Wiosna, ah wiosna ...
Mamy to! W końcu nadeszła. Upragniona, wyczekana wiosna. Będzie cieplej. Będzie jaśniej. Będzie więcej energii i chęci do aktywności.
Ale ... Czas jest zdradliwy. Ciepło puki co jeszcze złudne. W dzień bardzo ciepło i przyjemnie, ale w nocy temperatura spada i wszystko dookoła się wychładza. Teraz trzeba wzmóc czujność, ponieważ o przeziębienie nie trudno. Przy wiosennych aktywnościach bardzo łatwo o przewianie. Miło pracuje się w ogrodzie przy przycinaniu gałęzi czy bieleniu drzewek. Pamiętać trzeba tylko żeby się nie spocić. Jak ciało bedzie mokre i zawieje wiosenny wiaterek to plecy zastrajkują. A "przewiane" korzonki to niezbyt przyjemna sprawa.

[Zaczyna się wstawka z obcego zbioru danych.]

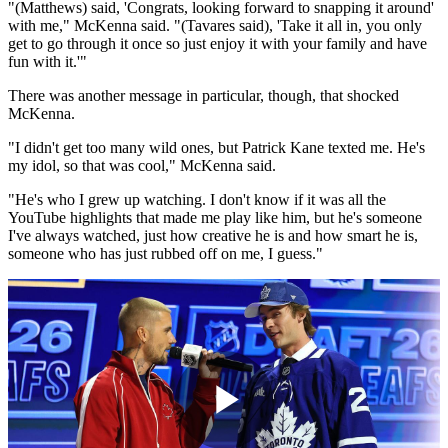
"(Matthews) said, 'Congrats, looking forward to snapping it around'
with me," McKenna said. "(Tavares said), 'Take it all in, you only
get to go through it once so just enjoy it with your family and have
fun with it.'"
There was another message in particular, though, that shocked
McKenna.
"I didn't get too many wild ones, but Patrick Kane texted me. He's
my idol, so that was cool," McKenna said.
"He's who I grew up watching. I don't know if it was all the
YouTube highlights that made me play like him, but he's someone
I've always watched, just how creative he is and how smart he is,
someone who has just rubbed off on me, I guess."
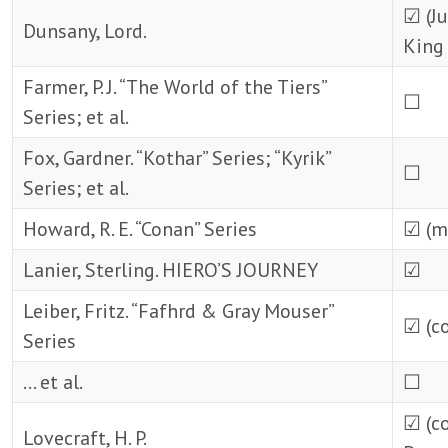
☑ (J
Dunsany, Lord.
King 
Farmer, P. J. “The World of the Tiers”
☐
Series; et al.
Fox, Gardner. “Kothar” Series; “Kyrik”
☐
Series; et al.
Howard, R. E. “Conan” Series
☑ (m
Lanier, Sterling. HIERO’S JOURNEY
☑
Leiber, Fritz. “Fafhrd & Gray Mouser”
☑ (c
Series
… et al.
☐
☑ (c
Lovecraft, H. P.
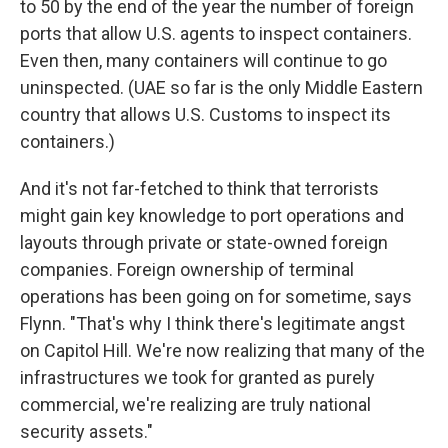
to 50 by the end of the year the number of foreign
ports that allow U.S. agents to inspect containers.
Even then, many containers will continue to go
uninspected. (UAE so far is the only Middle Eastern
country that allows U.S. Customs to inspect its
containers.)
And it's not far-fetched to think that terrorists
might gain key knowledge to port operations and
layouts through private or state-owned foreign
companies. Foreign ownership of terminal
operations has been going on for sometime, says
Flynn. "That's why I think there's legitimate angst
on Capitol Hill. We're now realizing that many of the
infrastructures we took for granted as purely
commercial, we're realizing are truly national
security assets."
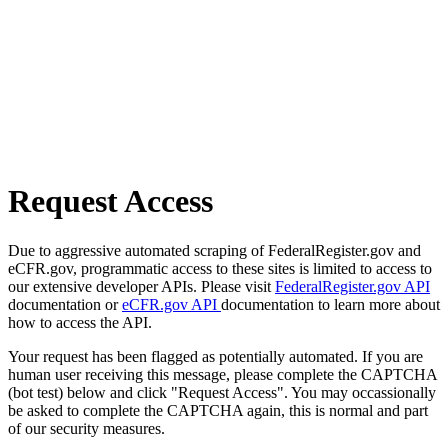
Request Access
Due to aggressive automated scraping of FederalRegister.gov and
eCFR.gov, programmatic access to these sites is limited to access to
our extensive developer APIs. Please visit
FederalRegister.gov API
documentation or
eCFR.gov API
documentation to learn more about
how to access the API.
Your request has been flagged as potentially automated. If you are
human user receiving this message, please complete the CAPTCHA
(bot test) below and click "Request Access". You may occassionally
be asked to complete the CAPTCHA again, this is normal and part
of our security measures.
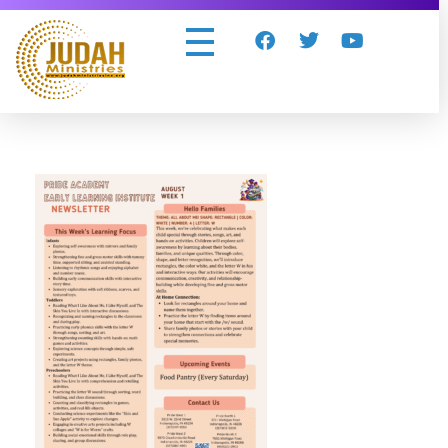
Judah Ministries Inc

Wiosenne mycie okien przy niskiej temperaturze też może skutkować przewianiem szyi ( kto miał kiedyś kręcz ten wie, że ta dolegliwość bardzo utrudnia życie). Z kolei otwarte okna w samochodzie i wystawione na chłodny wiatr łokcie to przepis na tzw łokieć tenisisty (nieprzyjemny ból stawu, zaburzona ruchomość, dyskomfort ... )

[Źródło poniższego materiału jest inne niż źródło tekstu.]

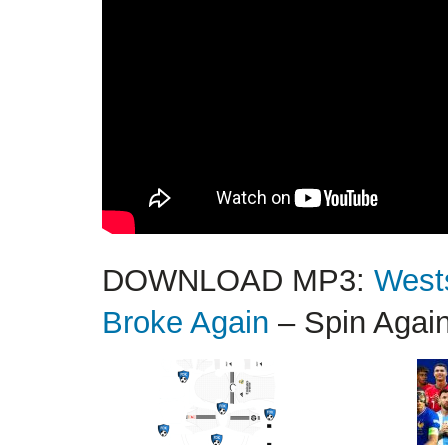
DOWNLOAD MP3:
West
Broke Again
– Spin Agai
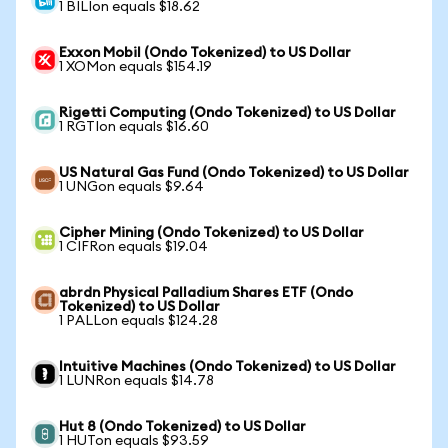
1 BILIon equals $18.62
Exxon Mobil (Ondo Tokenized) to US Dollar
1 XOMon equals $154.19
Rigetti Computing (Ondo Tokenized) to US Dollar
1 RGTIon equals $16.60
US Natural Gas Fund (Ondo Tokenized) to US Dollar
1 UNGon equals $9.64
Cipher Mining (Ondo Tokenized) to US Dollar
1 CIFRon equals $19.04
abrdn Physical Palladium Shares ETF (Ondo
Tokenized) to US Dollar
1 PALLon equals $124.28
Intuitive Machines (Ondo Tokenized) to US Dollar
1 LUNRon equals $14.78
Hut 8 (Ondo Tokenized) to US Dollar
1 HUTon equals $93.59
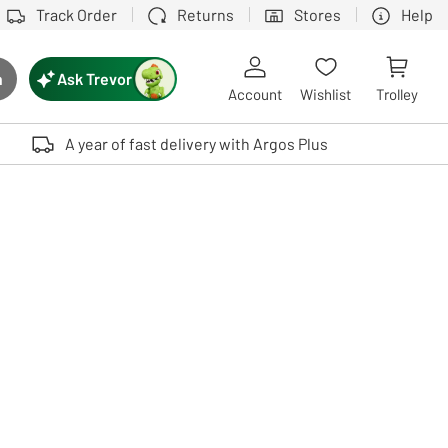
Track Order
Returns
Stores
Help
Ask Trevor
h
rch button
Account
Wishlist
Trolley
Touch device users, explore by touch or with swipe gestures.
A year of fast delivery with Argos Plus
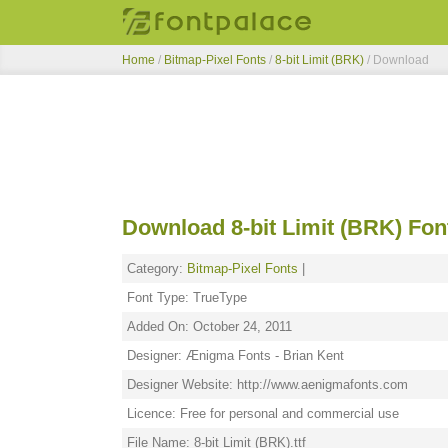
Home
/
Bitmap-Pixel Fonts
/
8-bit Limit (BRK)
/ Download
Download 8-bit Limit (BRK) Fon
Category:
Bitmap-Pixel Fonts
|
Font Type: TrueType
Added On: October 24, 2011
Designer: Ænigma Fonts - Brian Kent
Designer Website: http://www.aenigmafonts.com
Licence: Free for personal and commercial use
File Name: 8-bit Limit (BRK).ttf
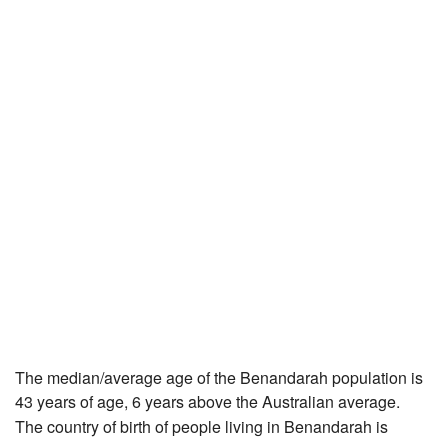
The median/average age of the Benandarah population is
43 years of age, 6 years above the Australian average.
The country of birth of people living in Benandarah is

Dlatego trzeba z głową podchodzić do wszelkich czynności. Odpowiedni ubiór, przerwy w pracach porządkowych, rozgrzewka przed ciężką ogrodową pracą pozwolą nam zachowanie zdrowia. A jak już złapie nas ból pleców / ramion / szyi to spokojnie trzeba odpocząć, wyleżeć pojawiający się ból. Rozciąganie i delikatna gimnastyka bardzo pomogą w kuracji zdrowotnej. A jak człowiek poczuje się już lepiej to potem można przytruchtać do gabinetu na masaż leczniczy bądź relaksacyjny. To zawsze jest dobra i skuteczna terapia na spięte, spracowane czy przetrenowane mięśnie.
Zażywajmy ruchu, cieszmy się słońcem, oddychajmy świeżym powietrzem. Tylko wszystko to róbmy z głową i bez pospiechu.